December is the one month where I indulge myself with all of the cookies, cakes and candies, that I usually limit the rest of the year. I have so many wonderful memories spent with my mom in the kitchen making cookies, candy, and cakes for our family and to share with our neighbors and friends. So with the beginning of this month, I am going to pull out some of our favorites and share them with you! I hope you enjoy them and maybe one or two will become family favorites of yours too.
This first recipe is for a Candy Cane sprinkled Angel food cake. It is light, cool, and a perfect dessert for this time of year.
Angel Food cake mix
- 16 oz container of Cool Whip
- Green and Red food coloring
- White frosting (recipe to follow)
- 6 candy canes coursely crushed
– Make the Angel Food Cake, according to package directions. Baking in an angel food cake pan.

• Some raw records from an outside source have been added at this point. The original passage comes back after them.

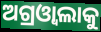
ଅଗ୍ରଓ୍ୱାଲାକୁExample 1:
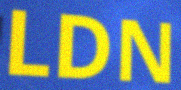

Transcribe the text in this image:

LDN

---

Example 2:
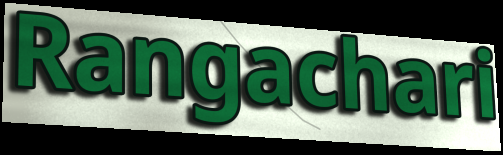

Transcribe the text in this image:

Rangachari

– The package said to remove the cake from the oven and invert it immediately on a bottle. I remember when Mom and I did this there was always a Coke bottle to use, but we don’t buy Coke bottles anymore, so an empty wine bottle will have to do!

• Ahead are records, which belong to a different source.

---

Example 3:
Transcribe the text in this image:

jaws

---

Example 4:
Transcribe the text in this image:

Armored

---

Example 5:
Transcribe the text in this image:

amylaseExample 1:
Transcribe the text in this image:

– After the cake cools completely, remove from the pan. Using a sharp serrated knife or electric knife, cut the cake horizontally twice, to make 3 relatively even cake layers. (I used an electric knife)
– Make white frosting according to the below recipe
– Separate the Cool Whip into two bowls. Add red food coloring to one bowl and green to the other. (I used food coloring gel and quite a bit of the color to get the green and red in my picture) Stir well to mix coloring into the Cool Whip.
– Place the first layer of cake on the cake plate and spread the Red colored Cool Whip over the layer
– Place the next layer on top of the cake and spread the Green Cool Whip on top of that layer.
– Place the last layer of cake on the top and fill the middle hole with colored Cool Whip
– Once the cake is frosted, sprinkle crushed Candy Canes on the top.